The deathbed though is not the best place from which to make such resolutions, for the opportunity to implement them is limited. Better surely to commit to getting these things properly balanced in life while there’s time and potential to make changes. So when our deathbed does come around we can look back on a life stocked with fulfilment, enjoyment and achievements, not marked by missed opportunities and regrets.
People all want to make a difference. And our sector can offer them that opportunity. It’s perhaps the best offer in the world. It’s why at the tail end of 2013 with already way too much on my ‘to do’ list I agreed to become one of the eleven commissioners in the newly created Commission on the Voluntary Sector and Ageing. Our remit is to provide long-term strategic thinking about how best the sector can prepare for and adapt to an ageing society in the next 20 years.
Serious donors have always come predominantly from the 50-plus age group. An ageing donor population mean more donors with more time and money. Many worry that living longer means that finite funds have to last longer, but it’s generally a false anxiety. The affluent tend to get more so, not less.
This presents three big opportunities for the voluntary sector.
- To offer older people enhanced practical ways to make a difference as a donor/volunteer; doing good while adding interest, purpose and fulfilment throughout their extra ‘golden years’ of post work active ageing.
- To respond to increasing risks of loneliness and depression among older people by offering positive roles and active extra years and by encouraging older people to help each other as ‘friends in need’, creating a sense of community that makes people feel they belong.
- To develop leisure, travel and financial services that encourage older people to engage with voluntary activity locally, nationally and overseas.
So we’ll need
- To promote volunteering and giving effectively, with more emphasis on the fulfilment and joy it brings.
- To encourage employers to appreciate and get behind volunteering and donating for their employees.
- To reduce red tape and make volunteering easy.
- To fund it properly.
Ageing needs a new image and a new role
‘Youth is a virtue, old age a vice’, they used to say. That’s simply not true for those of us fortunate to have lived long enough to be old.
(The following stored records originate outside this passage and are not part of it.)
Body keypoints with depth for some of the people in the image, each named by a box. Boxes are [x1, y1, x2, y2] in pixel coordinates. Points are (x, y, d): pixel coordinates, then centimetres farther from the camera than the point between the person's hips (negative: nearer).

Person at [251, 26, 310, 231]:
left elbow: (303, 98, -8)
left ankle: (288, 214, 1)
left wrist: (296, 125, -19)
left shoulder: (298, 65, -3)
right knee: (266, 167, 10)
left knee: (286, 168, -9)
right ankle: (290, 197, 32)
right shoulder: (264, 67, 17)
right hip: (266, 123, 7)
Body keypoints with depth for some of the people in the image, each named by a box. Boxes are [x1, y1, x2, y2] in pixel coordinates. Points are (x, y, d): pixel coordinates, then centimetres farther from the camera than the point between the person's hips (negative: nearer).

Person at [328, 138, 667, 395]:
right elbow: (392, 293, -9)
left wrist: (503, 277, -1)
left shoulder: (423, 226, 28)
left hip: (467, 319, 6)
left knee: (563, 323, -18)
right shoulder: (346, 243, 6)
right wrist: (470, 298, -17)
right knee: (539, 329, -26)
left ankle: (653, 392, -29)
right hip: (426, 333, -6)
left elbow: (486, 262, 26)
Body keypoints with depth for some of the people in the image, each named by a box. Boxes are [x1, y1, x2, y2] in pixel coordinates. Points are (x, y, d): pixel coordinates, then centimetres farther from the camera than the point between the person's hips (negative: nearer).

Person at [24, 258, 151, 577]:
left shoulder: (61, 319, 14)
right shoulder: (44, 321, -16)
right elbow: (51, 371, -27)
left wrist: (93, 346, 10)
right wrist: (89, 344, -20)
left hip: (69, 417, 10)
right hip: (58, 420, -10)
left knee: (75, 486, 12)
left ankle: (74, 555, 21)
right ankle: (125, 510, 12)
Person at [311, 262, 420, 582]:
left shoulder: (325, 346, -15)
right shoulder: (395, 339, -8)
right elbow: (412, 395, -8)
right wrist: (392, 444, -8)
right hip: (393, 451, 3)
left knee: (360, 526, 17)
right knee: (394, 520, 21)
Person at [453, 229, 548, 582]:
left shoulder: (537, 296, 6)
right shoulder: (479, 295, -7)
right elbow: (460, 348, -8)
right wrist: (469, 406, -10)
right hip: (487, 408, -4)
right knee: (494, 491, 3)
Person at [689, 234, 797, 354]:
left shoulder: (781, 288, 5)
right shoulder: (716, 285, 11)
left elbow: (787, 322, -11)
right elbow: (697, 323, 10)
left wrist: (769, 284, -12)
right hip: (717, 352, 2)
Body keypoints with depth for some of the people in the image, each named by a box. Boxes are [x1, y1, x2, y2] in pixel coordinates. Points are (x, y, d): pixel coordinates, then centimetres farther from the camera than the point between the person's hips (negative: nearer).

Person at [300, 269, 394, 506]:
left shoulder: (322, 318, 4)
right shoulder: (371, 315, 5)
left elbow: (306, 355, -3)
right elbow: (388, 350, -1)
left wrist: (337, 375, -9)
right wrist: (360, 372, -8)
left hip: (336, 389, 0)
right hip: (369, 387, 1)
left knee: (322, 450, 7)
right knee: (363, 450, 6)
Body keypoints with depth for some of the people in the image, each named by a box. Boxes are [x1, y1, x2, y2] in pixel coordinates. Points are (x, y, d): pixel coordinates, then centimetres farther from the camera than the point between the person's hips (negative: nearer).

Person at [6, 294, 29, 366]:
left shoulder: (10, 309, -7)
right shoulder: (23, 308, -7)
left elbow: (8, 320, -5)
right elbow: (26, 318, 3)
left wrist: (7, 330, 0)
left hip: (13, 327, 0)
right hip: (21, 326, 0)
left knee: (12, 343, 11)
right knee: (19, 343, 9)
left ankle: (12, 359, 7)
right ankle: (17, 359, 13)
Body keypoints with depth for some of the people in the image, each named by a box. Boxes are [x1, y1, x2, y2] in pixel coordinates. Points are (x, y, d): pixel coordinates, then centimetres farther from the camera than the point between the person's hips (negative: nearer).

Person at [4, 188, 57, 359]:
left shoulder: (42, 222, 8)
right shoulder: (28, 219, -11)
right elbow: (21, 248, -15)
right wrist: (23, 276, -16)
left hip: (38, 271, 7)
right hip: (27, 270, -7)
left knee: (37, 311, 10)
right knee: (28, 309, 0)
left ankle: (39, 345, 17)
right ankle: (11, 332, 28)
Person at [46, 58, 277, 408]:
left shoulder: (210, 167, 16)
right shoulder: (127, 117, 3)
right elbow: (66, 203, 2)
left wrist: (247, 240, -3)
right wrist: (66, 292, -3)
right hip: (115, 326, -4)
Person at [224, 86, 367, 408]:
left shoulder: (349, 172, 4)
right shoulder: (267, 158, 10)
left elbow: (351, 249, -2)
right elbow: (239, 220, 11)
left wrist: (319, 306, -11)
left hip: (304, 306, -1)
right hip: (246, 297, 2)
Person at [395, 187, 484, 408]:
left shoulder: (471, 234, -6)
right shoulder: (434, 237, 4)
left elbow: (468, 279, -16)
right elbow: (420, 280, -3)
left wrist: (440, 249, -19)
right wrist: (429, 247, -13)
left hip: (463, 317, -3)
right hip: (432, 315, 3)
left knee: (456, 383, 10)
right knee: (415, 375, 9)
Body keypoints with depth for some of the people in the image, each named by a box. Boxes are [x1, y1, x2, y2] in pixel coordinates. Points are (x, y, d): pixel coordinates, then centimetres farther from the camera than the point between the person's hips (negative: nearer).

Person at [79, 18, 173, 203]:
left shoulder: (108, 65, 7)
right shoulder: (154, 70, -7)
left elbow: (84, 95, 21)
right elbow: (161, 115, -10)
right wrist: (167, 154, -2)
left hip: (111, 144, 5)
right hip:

And we are fortunate indeed, for when we consider the sole, very unappealing alternative, growing old suddenly seems really good and we should make the most of it.
The greatest opportunity for our sector now is to define and promote how we can help people as they age to both get more out of life and put more back in.
Wouldn’t it be great if we could create a new persona, the character of volunteer donor? A life-changer who combines giving time and money because she or he has a bit of both to spare and wants the joy and satisfaction of making a difference in the world?
Lots of ‘new old’ people would enthusiastically welcome the chance, I’m sure. The question is, can the voluntary sector give it to them?